外伝・初顔合わせ(20)〜家柄とか階級とか関係なく〜
「ねえ、天ノ宮関。あたしが巻島家の娘だって、知らなかったんですか?」
天ノ宮部屋の十両以上浴場で、シャワーを浴びながら投げかけた姫美依菜の問いに、天ノ宮は、
「……知らなかったです。わたくし、他人のことをあまり知ろうと思いませんから」
と自分もシャワーを浴びながら即答した。少し顔を下に向けながら。
事実だった。彼女は自分のことを知られなくなかった。だから、他人のことを詮索したくなかったのだ。相手を詮索するということは、自分も詮索されるということであるから。
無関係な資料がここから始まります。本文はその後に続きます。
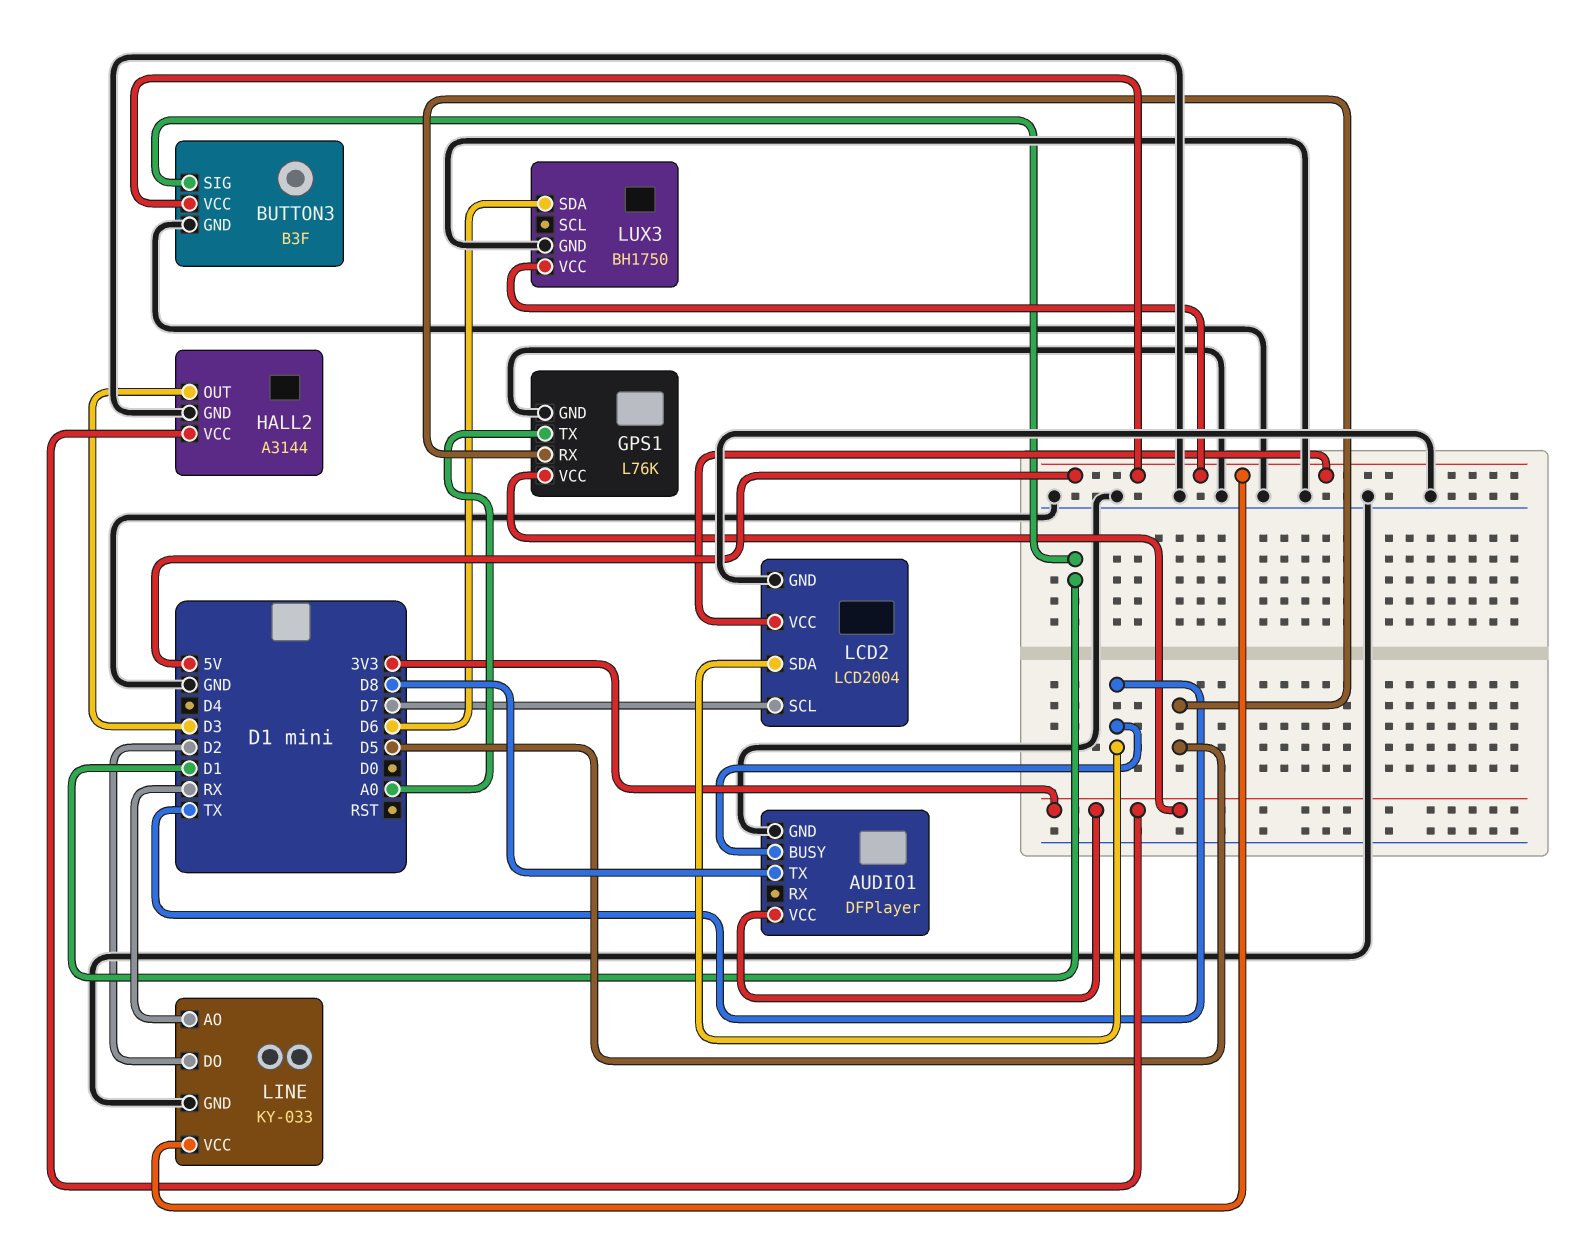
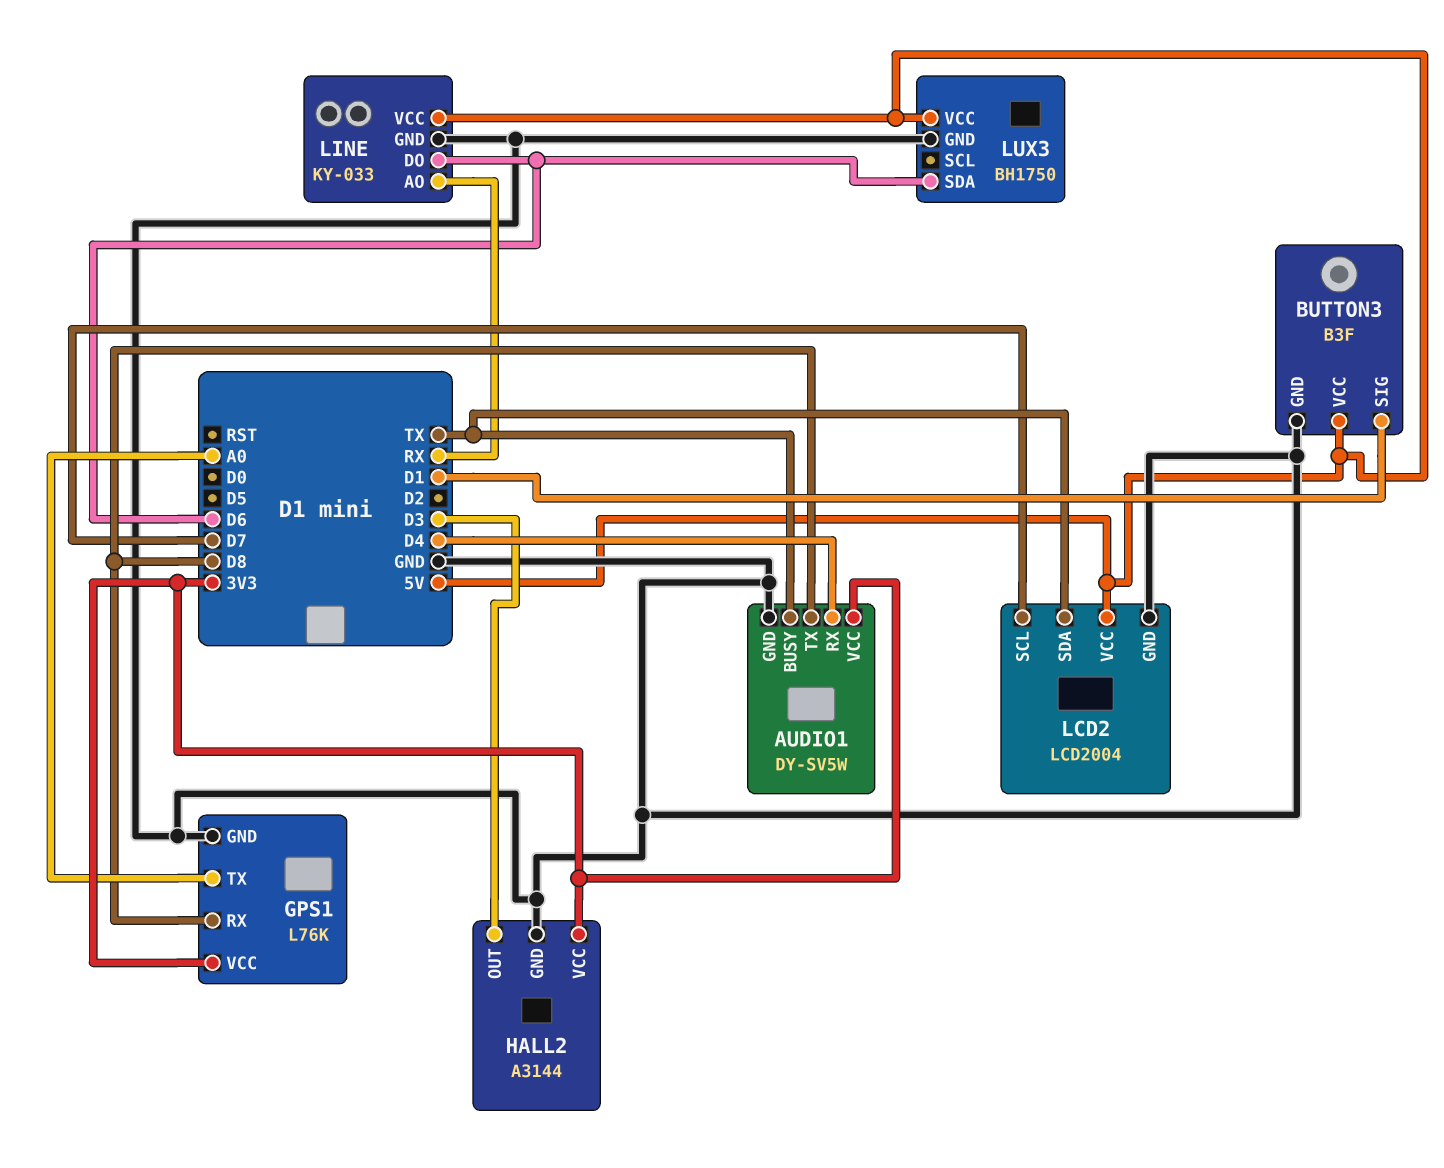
AUDIO1: DFPlayer -> DY-SV5W
AUDIO1 pin RX: none -> D4
GPS1 pin RX: D5 -> D8
LINE pin DO: D2 -> D6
彼女の知られたくないような素振りの口調と顔つきを見て、姫美依菜はホッとした表情を見せた。
「……そう。あたしも、天ノ宮関が誰かなんて知らなかった。知ろうともしなかったわ。だって、私は家柄とか階級とか関係なく、一人の女力士として、天ノ宮関に惚れましたから」
「……!」
その告白を聞いて天ノ宮は顔を上げ、目を見開いて姫美依菜の顔を見た。彼女は天ノ宮に向かって微笑んでいた。
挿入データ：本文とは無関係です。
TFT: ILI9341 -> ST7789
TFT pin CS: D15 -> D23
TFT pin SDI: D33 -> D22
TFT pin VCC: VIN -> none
そしてそのままお互い身じろぎもしなかった。二つのシャワーの音が、浴場中に二重奏を響かせていた。
しばらくの後、天ノ宮が絞り出すように声を上げた。
「ほ、本当……?」
「本当よ。嘘を言ってもしょうがないでしょう?」姫美依菜は笑みを深めながら天ノ宮に応えた。「あたしはあなたの相撲を見て惚れたんです。その体で、大きな相手を力強く寄り切る取り口の相撲を見て。あたしはその相撲を見て、貴女のような力士になりたい。そう思ったんです。だから一生懸命稽古して、ここまで来たんです」
「……そう」その応えに、天ノ宮も安堵のような笑顔を見せた。「わたくし、あなたを稽古の相手に呼んで本当に良かったわ。
そう言いながら、ふと我に返った彼女はシャワーの栓を止め、シャワーヘッドをシャワーフックにかけた。彼女の体は熱い湯に濡れていた。肌を水玉や汗が下へと流れ、落ちてゆく。肩から上の湯が下へと落ち、二つの乳房へと流れ、乳首から滴り落ちる。同じ様に腹部の湯が下へと流れ、陰毛へと集まり、墨汁を含んだ筆のように膨らみ、滴り落ちていく。
そのさまを見て、姫美依菜は美しいと思った。まるで神々の御使いのよう。彼女はシャワーをゆったりと浴びる銀髪の姫君の姿を見ながらそう感じた。
そう思いながら自分もたっぷりと湯を浴びたのを感じ、シャワーの栓を止めヘッドをフックに掛けると、立ち上がった。
「さあ、湯船に入っちゃいましょうか。ゆっくり汗を流しながら、色々お話いたしましょうか、天ノ宮関?」
そう言って姫美依菜は濡れた銀髪の力士姫に、力士とは思えない美しい手を差し伸べた。天ノ宮は彼女の手を見ると、一つうなずき、
「……はいっ」
はにかみながらそう応え、同じように力士とは思えない美しい手を差し出し、差し伸べられた手を取った。
手を握られたのを知ると姫美依菜は力強く相手を引き上げると、天ノ宮を立ち上がらせた。
それからお互いは相手の顔を見た。
ふたりとも頬を赤く染め、恋人を見つめる目つきだった。
そして二人はお互いに向け一つうなずくと、舞踏会の舞踏場に進み出るパートナーたちのように、湯船へと向かって歩き出した。